Primary Prophylaxis to Prevent the Development of Hepatic Encephalopathy in Cirrhotic Patients with Acute Variceal Bleeding

Abstract EN

Background and Aim.

Variceal bleeding is the second most important precipitating factor related to the development of episodic hepatic encephalopathy; but to date there are no recommendations to prevent this complication.
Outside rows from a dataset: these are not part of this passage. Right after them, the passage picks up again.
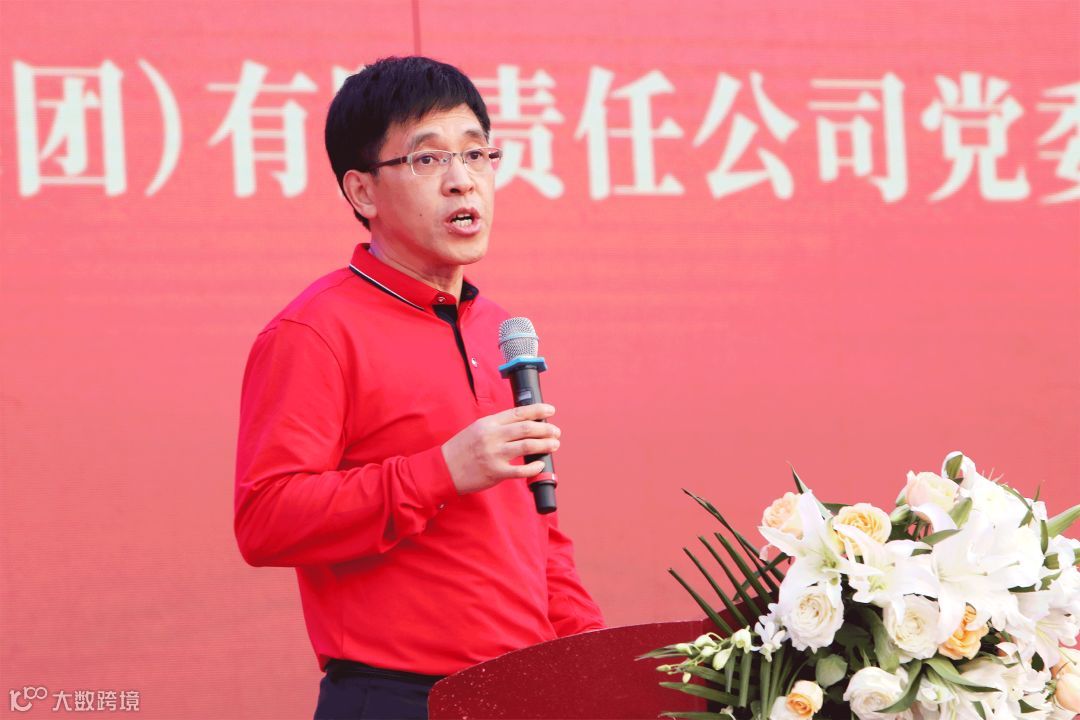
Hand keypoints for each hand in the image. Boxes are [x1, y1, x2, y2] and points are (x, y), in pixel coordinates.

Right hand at [441, 404, 560, 494]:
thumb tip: (523, 423)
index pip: (518, 413)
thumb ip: (498, 426)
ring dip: (545, 445)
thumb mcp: (477, 429)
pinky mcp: (495, 472)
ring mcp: (494, 455)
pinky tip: (540, 464)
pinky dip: (533, 467)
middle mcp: (492, 436)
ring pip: (527, 446)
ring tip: (554, 445)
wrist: (444, 469)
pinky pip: (520, 470)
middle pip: (527, 428)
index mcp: (489, 423)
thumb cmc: (462, 449)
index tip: (550, 411)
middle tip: (556, 432)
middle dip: (546, 429)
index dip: (538, 410)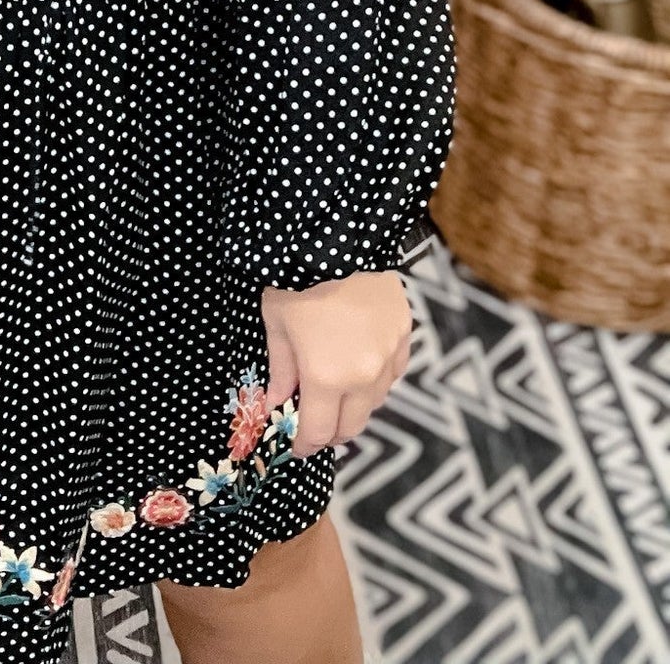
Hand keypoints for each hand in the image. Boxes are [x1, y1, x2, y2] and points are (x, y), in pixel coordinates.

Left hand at [262, 270, 411, 457]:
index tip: (296, 445)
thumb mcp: (277, 323)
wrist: (338, 236)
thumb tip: (277, 402)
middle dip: (330, 431)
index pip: (319, 433)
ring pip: (375, 403)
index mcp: (326, 377)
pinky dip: (376, 378)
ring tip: (334, 390)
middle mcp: (363, 376)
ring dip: (354, 406)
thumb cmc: (296, 279)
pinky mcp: (404, 336)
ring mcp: (389, 357)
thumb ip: (280, 369)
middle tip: (314, 422)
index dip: (305, 445)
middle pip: (352, 427)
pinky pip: (393, 373)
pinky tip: (359, 364)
The aim of this study was to compare if primary prophylaxis with lactulose or L-ornithine L-aspartate or rifaximin, in cirrhotic patients with variceal bleeding, is better than placebo for avoiding the development of hepatic encephalopathy.

Methods.

A randomized, double-blind, placebo-controlled clinical trial (ClinicalTrials.gov identifier: NCT02158182) which included cirrhotic patients with variceal bleeding, without minimal or clinical hepatic encephalopathy at admission.

Findings.

87 patients were randomized to one of four groups.

The basal characteristics were similar between groups.

Comparatively with placebo, the frequency with regard to the development of hepatic encephalopathy was as follows: lactulose (54.5% versus 27.3%; OR = 0.3, 95% CI 0.09-1.0; P = 0.06); L-ornithine L-aspartate (54.5% versus 22.7%, OR = 0.2, 95% CI 0.06-0.88; P = 0.03); rifaximin (54.5% versus 23.8%; OR = 0.3, 95% CI 0.07-0.9; P = 0.04).

There was no significant difference between the three groups receiving any antiammonium drug (P = 0.94).

In the group receiving lactulose, 59.1% had diarrhea, and 45.5% had abdominal discomfort, bloating, and flatulence.

Two patients (10%) treated with lactulose and a patient (4.5%) in the placebo group developed spontaneous bacterial peritonitis due to E.

coli; one of them died due to recurrent variceal bleeding.

There were no other adverse effects.

Conclusions.

Antiammonium drugs, particularly L-ornithine L-aspartate and rifaximin, proved to be effective in preventing the development of hepatic encephalopathy in those cirrhotic patients with variceal bleeding.